Cada año me propongo no recaer, pero es en vano. No puedo evitarlo. No es que me sienta un año más viejo ni nada parecido. Afortunadamente he entrado en la edad de las canas sin graves reproches que hacer a mi destino. La vida no es gran cosa, es cierto, pero desde luego que hubiera podido ser peor. Mucho peor. Además, la tragedia persigue sin descanso a la vida del hombre, que no puede evitar que ya desde el día de su nacimiento esté empezando a morir. Es una impía frivolidad quejarse por cumplir años. La única queja debiera ser no cumplirlos. ¡Qué no darían por poder seguir envejeciendo aquéllos a los que un destino cruel interrumpió sus ilusiones, sus alegrías, su vida toda –y las de sus seres queridos– a una edad en la que nadie debería morir! Supongo que la ley del Karma es la explicación más razonable para la tragedia de la vida del hombre, pero, en cualquier caso, hay que tener en ella una fe que yo no tengo. Aparte de que, aun con ella, es difícil de digerir que un ser humano tenga que pagar tan duramente por existir.

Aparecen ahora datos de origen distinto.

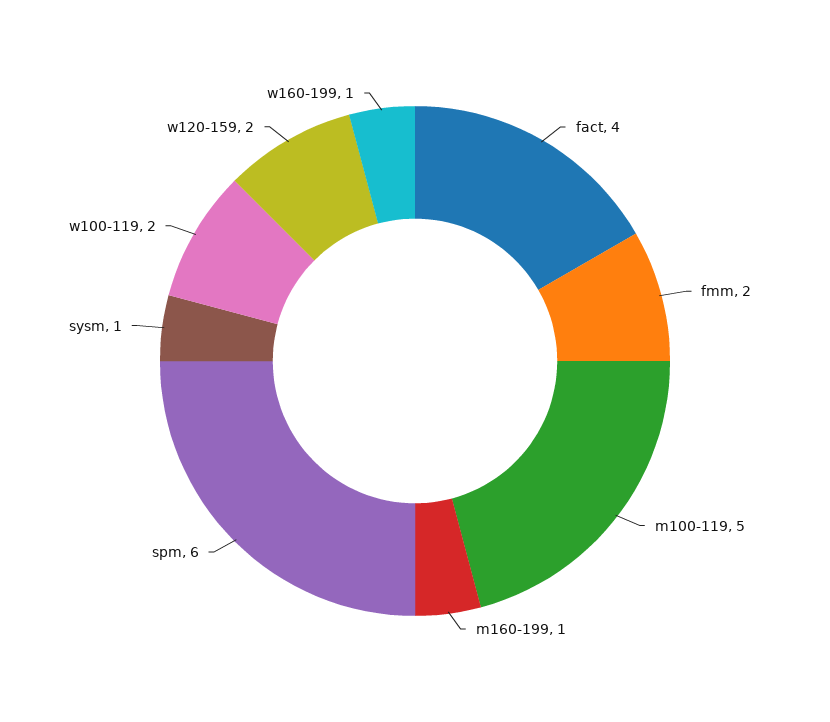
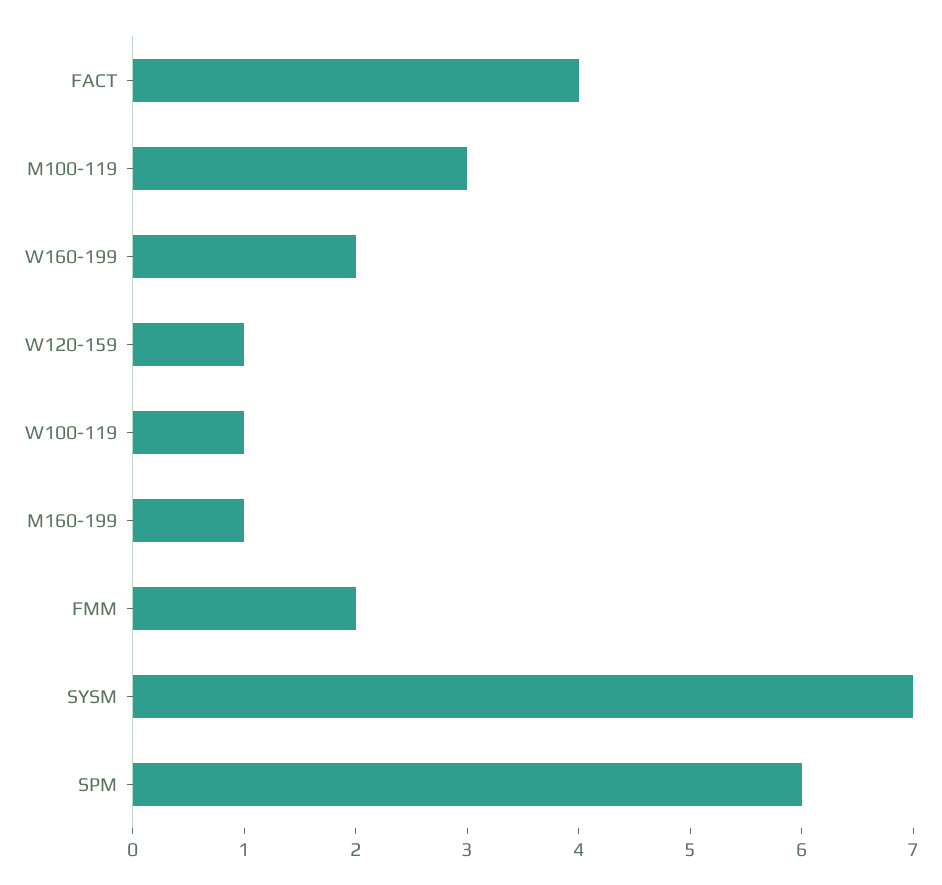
m100-119: 5 -> 3
sysm: 1 -> 7
w100-119: 2 -> 1
w120-159: 2 -> 1
w160-199: 1 -> 2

Pero me estoy dejando ganar por la tristeza. Quizá tenga que ver en ello no sólo lo que me impulsó a escribir este artículo el primer día del año, sino estar escuchando música excesivamente melancólica para un día tan letárgico, oscuro y lluvioso.
Pero volvamos al principio, que también era la música. Pues todos los primeros de enero me ocurre lo mismo con el Concierto de Año Nuevo. No suelo escuchar valses el resto del año (salvo los de El caballero de la rosa), pero este día intento no perderme el concierto vienés. Y mi reacción es siempre la misma. La sonrisa no me abandona durante el tiempo que dura el concierto, de modo similar a lo que les sucede a los privilegiados asistentes a la sala de la Musikverein vienesa, rodeados de belleza, elegancia, flores y, sobre todo, de la maravillosa alegría de la música de los Strauss. Pero hacia el final, sobre todo con El bello Danubio azul, la sonrisa se ve sustituida por la congoja, tan cierta, tan palpable, tan carnal, que hasta me duele la garganta.
Y es que no puedo evitar pensar –o sentir– que ese concierto, esa orquesta, ese director, esos instrumentos, esa música, no son más que un irreal reflejo de un mundo que ya no es; como si se tratase de una imagen de otra época que se trasladara a nuestros días para recordarnos lo que fue Occidente, para mostrarnos –y hacernos sufrir por ello– nuestra suicida estupidez.
No sé quien dijo que el hombre empieza a ser viejo cuando encuentra más placer en mirar hacia el pasado que hacia el futuro. Todos los primeros de enero el Danubio azul me hace sentirme viejo, muy viejo.